03.07.2019 • 16:24 Uhr / 2 Minuten Lesezeit

Nach Pfingsten wurde durch ein Niederschlagsereignis in der Schweiz, von dem Graubünden nur am Rande betroffen war, ein Hochwasser im Alpenrhein verursacht. Ein relativ kleinräumiges Regenereignis mit einer Niederschlagsmenge von max. 170 Litern pro Quadratmeter und Tag hat zusammen mit dem Schmelzwasser zu einer Hochwassermenge von ca. 2000 m3/s geführt. Im Herbst 2018 wurde in Kärnten die dreifache Niederschlagsmenge pro m2 und Tag gemessen. Wenn ein derartiges Regenereignis den Einzugsbereich des Alpenrheins großflächig treffen würde, wäre die Abflussmenge um ein Vielfaches größer als am 12. Juni 2018. Bereits dieses relativ kleine Hochwasser hat zu einem Bruch des rechtsseitigen Innenwuhrs bei Flusskilometer 85,9 geführt. Dieses Ereignis hat aufgezeigt, wie problematisch die Entwicklung beim Fußacher Durchstich ist. Dieser Abschnitt vom Bruggerloch bis zur Mündung bei km 94,5 verliert durch die Vorstreckung immer mehr an Durchflusskapazität, da die letzten Flusskilometer stark von Auflandung betroffen sind und deshalb einen Rückstau verursachen.

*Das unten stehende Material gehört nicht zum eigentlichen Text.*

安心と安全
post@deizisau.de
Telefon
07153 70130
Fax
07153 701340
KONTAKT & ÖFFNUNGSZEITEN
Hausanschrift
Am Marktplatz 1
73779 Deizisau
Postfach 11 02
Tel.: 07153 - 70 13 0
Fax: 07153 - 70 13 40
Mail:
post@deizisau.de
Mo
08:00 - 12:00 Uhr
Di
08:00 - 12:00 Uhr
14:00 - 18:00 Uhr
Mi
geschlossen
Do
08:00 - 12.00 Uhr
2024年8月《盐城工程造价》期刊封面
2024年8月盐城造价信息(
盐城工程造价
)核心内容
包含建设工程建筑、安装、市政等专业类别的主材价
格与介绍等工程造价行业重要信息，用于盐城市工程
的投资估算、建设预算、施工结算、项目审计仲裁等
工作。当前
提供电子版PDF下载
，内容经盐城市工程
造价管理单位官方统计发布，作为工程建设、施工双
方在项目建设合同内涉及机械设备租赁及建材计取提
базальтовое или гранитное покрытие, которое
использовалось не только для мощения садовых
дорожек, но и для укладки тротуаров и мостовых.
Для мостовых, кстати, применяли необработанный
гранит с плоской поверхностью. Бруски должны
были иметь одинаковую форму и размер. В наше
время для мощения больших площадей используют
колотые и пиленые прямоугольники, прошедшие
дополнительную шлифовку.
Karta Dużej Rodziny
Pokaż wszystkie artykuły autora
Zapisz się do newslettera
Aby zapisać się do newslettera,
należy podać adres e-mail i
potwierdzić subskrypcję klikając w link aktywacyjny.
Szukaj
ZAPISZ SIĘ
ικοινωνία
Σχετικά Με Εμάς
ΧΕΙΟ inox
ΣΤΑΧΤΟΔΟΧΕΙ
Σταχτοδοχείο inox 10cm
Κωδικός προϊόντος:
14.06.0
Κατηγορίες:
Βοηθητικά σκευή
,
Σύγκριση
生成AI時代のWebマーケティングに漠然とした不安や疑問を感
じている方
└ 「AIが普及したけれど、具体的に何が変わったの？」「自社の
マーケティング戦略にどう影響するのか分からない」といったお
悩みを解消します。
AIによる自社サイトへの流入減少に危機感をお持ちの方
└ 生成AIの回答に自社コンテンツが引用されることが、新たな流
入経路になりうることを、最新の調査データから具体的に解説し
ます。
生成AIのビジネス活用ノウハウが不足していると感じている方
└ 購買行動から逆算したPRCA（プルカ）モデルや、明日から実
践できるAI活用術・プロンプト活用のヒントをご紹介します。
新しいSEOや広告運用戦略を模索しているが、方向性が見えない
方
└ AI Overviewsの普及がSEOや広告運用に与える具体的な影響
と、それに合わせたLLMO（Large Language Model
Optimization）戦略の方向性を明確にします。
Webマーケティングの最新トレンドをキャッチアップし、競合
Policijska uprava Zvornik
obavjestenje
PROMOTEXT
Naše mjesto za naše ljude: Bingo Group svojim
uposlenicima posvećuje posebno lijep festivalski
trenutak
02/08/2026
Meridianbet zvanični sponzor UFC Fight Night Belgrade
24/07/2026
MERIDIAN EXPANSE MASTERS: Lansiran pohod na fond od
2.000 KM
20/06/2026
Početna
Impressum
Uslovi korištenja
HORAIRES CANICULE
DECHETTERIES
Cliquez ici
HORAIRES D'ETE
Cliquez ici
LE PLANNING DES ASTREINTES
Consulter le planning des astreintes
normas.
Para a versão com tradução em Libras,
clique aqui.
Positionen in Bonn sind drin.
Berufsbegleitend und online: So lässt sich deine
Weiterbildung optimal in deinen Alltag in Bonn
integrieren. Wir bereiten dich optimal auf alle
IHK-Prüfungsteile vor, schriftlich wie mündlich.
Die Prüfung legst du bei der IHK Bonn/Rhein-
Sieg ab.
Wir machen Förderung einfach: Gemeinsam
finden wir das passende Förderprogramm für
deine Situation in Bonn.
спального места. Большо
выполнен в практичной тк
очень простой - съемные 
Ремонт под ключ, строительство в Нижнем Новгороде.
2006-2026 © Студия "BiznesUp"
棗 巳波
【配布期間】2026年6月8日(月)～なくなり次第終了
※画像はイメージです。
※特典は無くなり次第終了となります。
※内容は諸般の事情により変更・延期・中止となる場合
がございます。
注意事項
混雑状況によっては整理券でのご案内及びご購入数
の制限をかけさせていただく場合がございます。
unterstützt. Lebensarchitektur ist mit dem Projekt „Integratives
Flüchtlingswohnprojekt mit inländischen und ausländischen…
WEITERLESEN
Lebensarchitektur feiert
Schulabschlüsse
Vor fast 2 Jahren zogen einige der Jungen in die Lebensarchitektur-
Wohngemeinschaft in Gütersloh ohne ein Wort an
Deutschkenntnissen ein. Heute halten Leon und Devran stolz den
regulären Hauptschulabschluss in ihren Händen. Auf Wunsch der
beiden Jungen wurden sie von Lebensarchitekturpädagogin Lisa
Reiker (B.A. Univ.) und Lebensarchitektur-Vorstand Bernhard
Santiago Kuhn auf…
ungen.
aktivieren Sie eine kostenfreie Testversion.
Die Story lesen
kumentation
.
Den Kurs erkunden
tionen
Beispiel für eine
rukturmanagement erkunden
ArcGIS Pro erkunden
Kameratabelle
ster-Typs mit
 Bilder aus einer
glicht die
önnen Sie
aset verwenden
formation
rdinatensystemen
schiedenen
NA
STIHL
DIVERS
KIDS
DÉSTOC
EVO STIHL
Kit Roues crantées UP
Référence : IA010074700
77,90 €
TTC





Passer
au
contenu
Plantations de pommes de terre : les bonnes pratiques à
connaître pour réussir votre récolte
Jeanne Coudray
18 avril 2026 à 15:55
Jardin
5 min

Beidseits des Rheins ist öster-reichisches Staatsgebiet. Die IRR vernachlässigt die Planung im Rahmen des Rhesi-Projektes in diesem Abschnitt. Deshalb sollte sich die Wasserbauabteilung des Landes mit diesem Problem befassen. Der Auftrag dafür muss vom zuständigen Regierungsmitglied erteilt werden. Sicherheit hat Vorrang!